The structure of anticorrelated networks in the human brain

Endika Martinez-Gutierrez; Antonio Jimenez-Marin; Sebastiano Stramaglia; Jesus M Cortes

doi:10.3389/fnetp.2022.946380

The structure of anticorrelated networks in the human brain

Front Netw Physiol. 2022 Nov 16:2:946380. doi: 10.3389/fnetp.2022.946380. eCollection 2022.

Authors

Endika Martinez-Gutierrez^{1

2}, Antonio Jimenez-Marin^{1

3}, Sebastiano Stramaglia², Jesus M Cortes^{1

4

5}

Affiliations

¹ Biocruces-Bizkaia Health Research Institute, Barakaldo, Spain.
² Dipartamento Interateneo di Fisica, Universita Degli Studi di Bari Aldo Moro, INFN, Bari, Italy.
³ Biomedical Research Doctorate Program, University of the Basque Country, Leioa, Spain.
⁴ Department of Cell Biology and Histology, University of the Basque Country, Leioa, Spain.
⁵ IKERBASQUE Basque Foundation for Science, Bilbao, Spain.

Abstract

During the performance of a specific task--or at rest--, the activity of different brain regions shares statistical dependencies that reflect functional connections. While these relationships have been studied intensely for positively correlated networks, considerably less attention has been paid to negatively correlated networks, a. k.a. anticorrelated networks (ACNs). Although the most celebrated of all ACNs is the default mode network (DMN), and has even been extensively studied in health and disease, for systematically all ACNs other than DMN, there is no comprehensive study yet. Here, we have addressed this issue by making use of three neuroimaging data sets: one of N = 192 healthy young adults to fully describe ACN, another of N = 40 subjects to compare ACN between two groups of young and old participants, and another of N = 1,000 subjects from the Human Connectome Project to evaluate the association between ACN and cognitive scores. We first provide a comprehensive description of the anatomical composition of all ACNs, each of which participated in distinct resting-state networks (RSNs). In terms of participation ranking, from highest to the lowest, the major anticorrelated brain areas are the precuneus, the anterior supramarginal gyrus and the central opercular cortex. Next, by evaluating a more detailed structure of ACN, we show it is possible to find significant differences in ACN between specific conditions, in particular, by comparing groups of young and old participants. Our main finding is that of increased anticorrelation for cerebellar interactions in older subjects. Finally, in the voxel-level association study with cognitive scores, we show that ACN has multiple clusters of significance, clusters that are different from those obtained from positive correlated networks, indicating a functional cognitive meaning of ACN. Overall, our results give special relevance to ACN and suggest their use to disentangle unknown alterations in certain conditions, as could occur in early-onset neurodegenerative diseases or in some psychiatric conditions.
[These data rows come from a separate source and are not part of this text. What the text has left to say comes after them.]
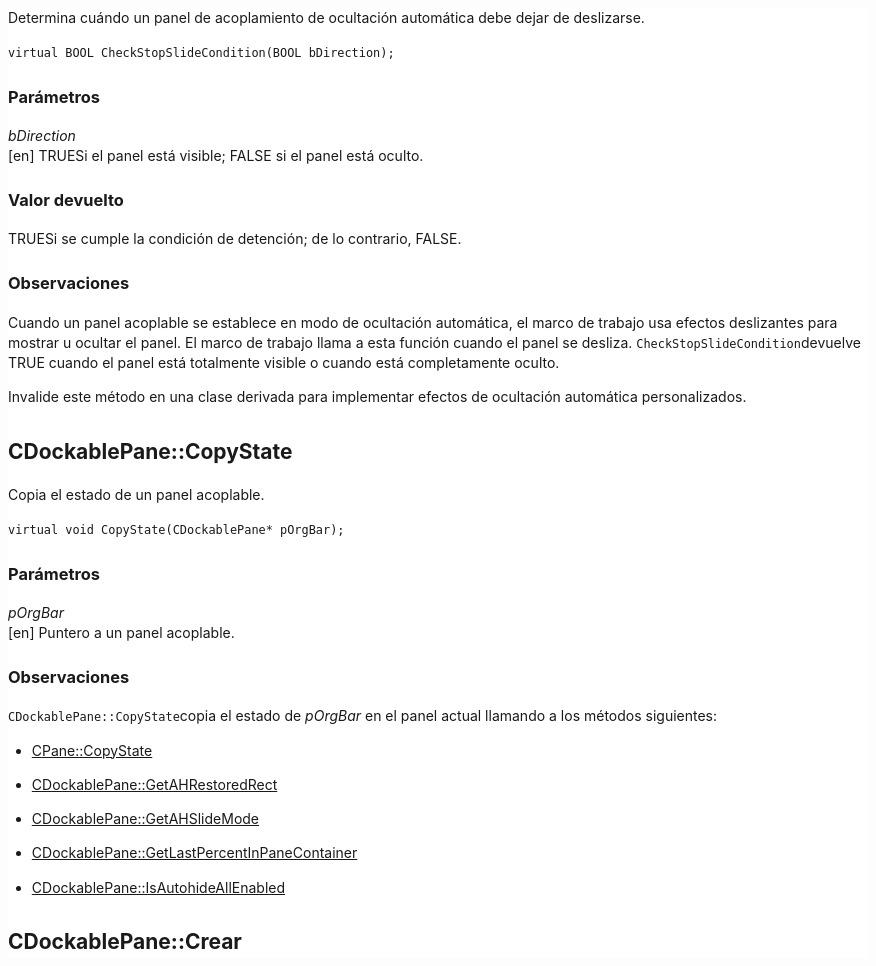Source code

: Determina cuándo un panel de acoplamiento de ocultación automática debe dejar de deslizarse.

```
virtual BOOL CheckStopSlideCondition(BOOL bDirection);
```

### <a name="parameters"></a>Parámetros

*bDirection*<br/>
[en] TRUESi el panel está visible; FALSE si el panel está oculto.

### <a name="return-value"></a>Valor devuelto

TRUESi se cumple la condición de detención; de lo contrario, FALSE.

### <a name="remarks"></a>Observaciones

Cuando un panel acoplable se establece en modo de ocultación automática, el marco de trabajo usa efectos deslizantes para mostrar u ocultar el panel. El marco de trabajo llama a esta función cuando el panel se desliza. `CheckStopSlideCondition`devuelve TRUE cuando el panel está totalmente visible o cuando está completamente oculto.

Invalide este método en una clase derivada para implementar efectos de ocultación automática personalizados.

## <a name="cdockablepanecopystate"></a><a name="copystate"></a>CDockablePane::CopyState

Copia el estado de un panel acoplable.

```
virtual void CopyState(CDockablePane* pOrgBar);
```

### <a name="parameters"></a>Parámetros

*pOrgBar*<br/>
[en] Puntero a un panel acoplable.

### <a name="remarks"></a>Observaciones

`CDockablePane::CopyState`copia el estado de *pOrgBar* en el panel actual llamando a los métodos siguientes:

- [CPane::CopyState](../../mfc/reference/cpane-class.md#copystate)

- [CDockablePane::GetAHRestoredRect](#getahrestoredrect)

- [CDockablePane::GetAHSlideMode](#getahslidemode)

- [CDockablePane::GetLastPercentInPaneContainer](#getlastpercentinpanecontainer)

- [CDockablePane::IsAutohideAllEnabled](#isautohideallenabled)

## <a name="cdockablepanecreate"></a><a name="create"></a>CDockablePane::Crear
Keywords: ageing; anticorrelated networks; cerebellum; default mode network; functional magnetic resonance imaging; precuneus; resting state.

Grants and funding

EMG is funded by the Education Department of the Basque Country (POS_2019_1_0034). AJM is funded by a predoctoral grant from the Basque Government (PRE_2019_1_0070). JMC is funded by Ikerbasque: The Basque Foundation for Science and from the Department of Economic and Infrastructure Development of the Basque Country (Elkartek Program, KK-2021/00009).